L’Assegno Unico è una sostegno economico sul quale le famiglie italiane contano da un anno. L’Unione Europea però l’ha stoppato: ecco cosa si rischia.
Perdere l’assegno unico potrebbe essere un problema serio per le famiglie italiane. Un sostegno economico che aiuta davvero ad affrontare le spese per chi non riesce ad arrivare a fine mese e ha figli a carico. L’Unione Europea per l’ha stoppato: cosa succederà adesso?

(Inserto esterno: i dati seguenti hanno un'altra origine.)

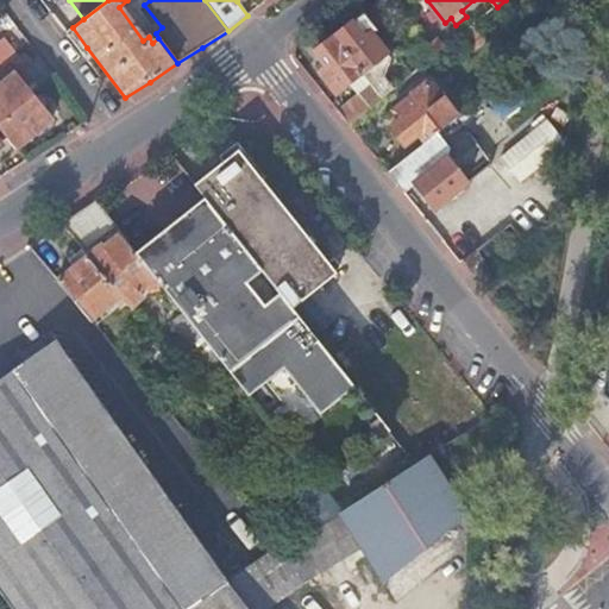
[(378,32),(365,16),(357,23),(338,37),(339,39),(337,41),(384,100),(395,92),(385,80),(393,61),(375,36),(378,32)]
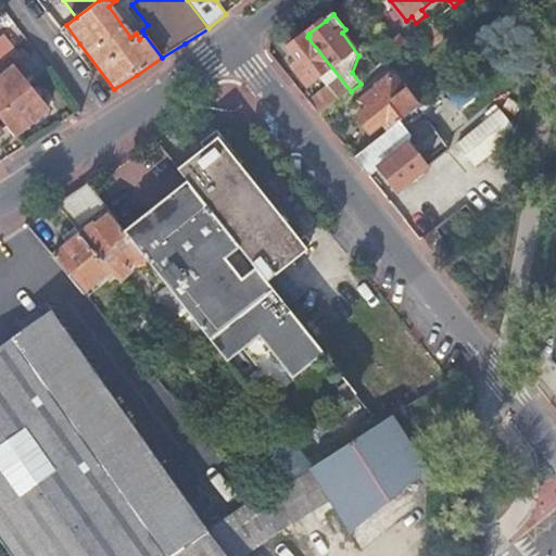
[(320,116),(351,91),(307,37),(305,39),(304,38),(289,50),(300,63),(295,66),(293,68),(308,88),(320,78),(328,86),(308,102),(320,116)]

L’Unione Europea ha deciso di bocciare due misure economiche assistenziali che in Italia sono fondamentali per le famiglie, tra questi l’assegno unico. In un periodo di grave crisi economica, aumento delle spese primarie e rincaro delle bollette, non si può pensare di perdere aiuto così importante. Gli italiani sono nel panico per la decisione presa, ma vediamo esattamente di cosa si tratta e perché si è deciso di agire in questo modo.

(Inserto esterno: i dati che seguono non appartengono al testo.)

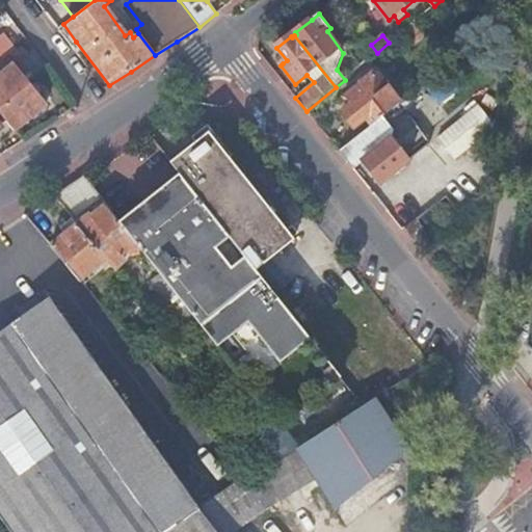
[(0,62),(9,55),(16,51),(6,37),(0,42),(0,62)]
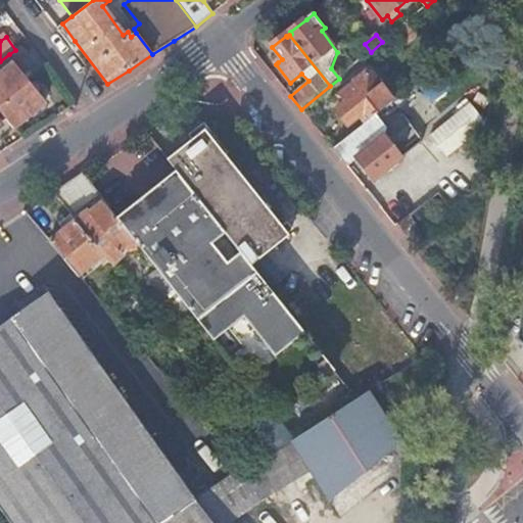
[(26,52),(21,45),(15,50),(9,54),(14,61),(26,52)]
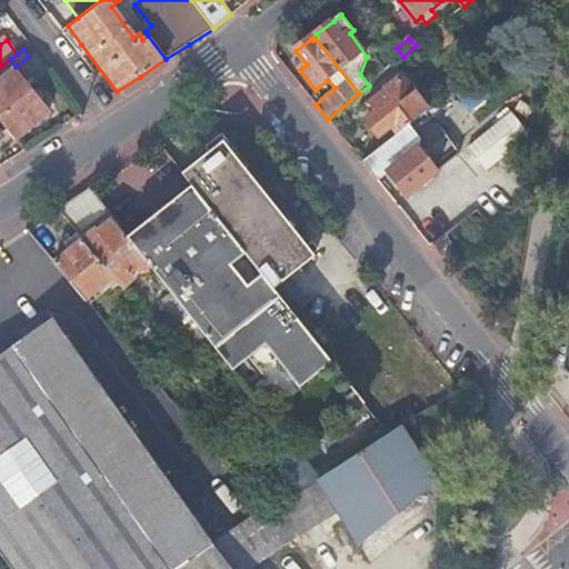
[(13,70),(0,81),(0,121),(8,131),(15,140),(30,128),(48,113),(30,91),(13,70)]
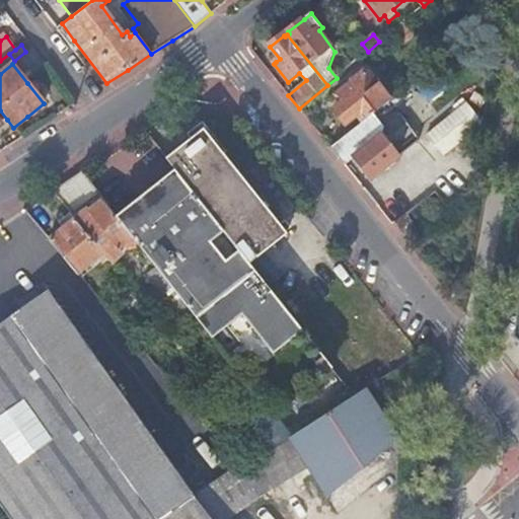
[(374,115),(391,100),(367,70),(354,80),(355,81),(337,95),(343,102),(334,109),(340,117),(347,125),(357,116),(363,123),(374,115)]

L’Unione Europea e lo stop all’assegno unico: cosa accade ora
La Commissione europea si è dimostrata ostile nei confronti di due misure economiche che al momento permettono agli italiani di sostenere la crisi economica. Stiamo parlando del reddito di cittadinanza e dell’assegno unico. Entrambe le misure sono essenziali per far fronte agli aumenti, ma a quanto pare l’Ue non li ritiene in linea con i principi europei. L’Italia andrebbe incontro a una procedura d’infrazione in questo modo. Capiamo meglio il motivo.
Secondo Bruxelles le misure sono “discriminatorie nei confronti dei lavoratori dell’Unione” perché i requisiti di accesso sono in violazione con il diritto dell’Unione di far circolare liberamente i lavoratori.
L’Ue quindi “dovrebbero essere pienamente accessibili ai cittadini dell’Ue che sono lavoratori subordinati, autonomi o che hanno perso il lavoro, indipendentemente dalla loro storia di residenza”. La residenza in Italia è un requisito per poter percepire il reddito (almeno 10 anni in Italia) e l’assegno unico (almeno 2 anni). Questo vuol dire che la Commissione evidenzia una “discriminazione” verso i lavoratori che devono trasfersi in Unione Europea anche per brevi periodi, e che quindi perderebbero il reddito minino, non avvedone più diritto.
Il Governo Meloni avrà ora del tempo per poter uniformare le misure economiche secondo i principi dell’Ue. L’interesse del governo non è quello di andare contro la Commissione per cui dopo due mesi, se non ci fosse risposta dall’Italia, verrà inviato da Bruxelles un “parere motivato”. Si trarre una richiesta formale di adeguarsi al diritto comunitario. L’ultimo e “terzo step”, dopo ulteriori due mesi, sarà il ricorso alla Corte di Giustizia. Ma sicuramente lo scenario non sarà questo in quanto il governo è già a lavoro si queste misure per dare “maggiore dignità ai lavoratori”.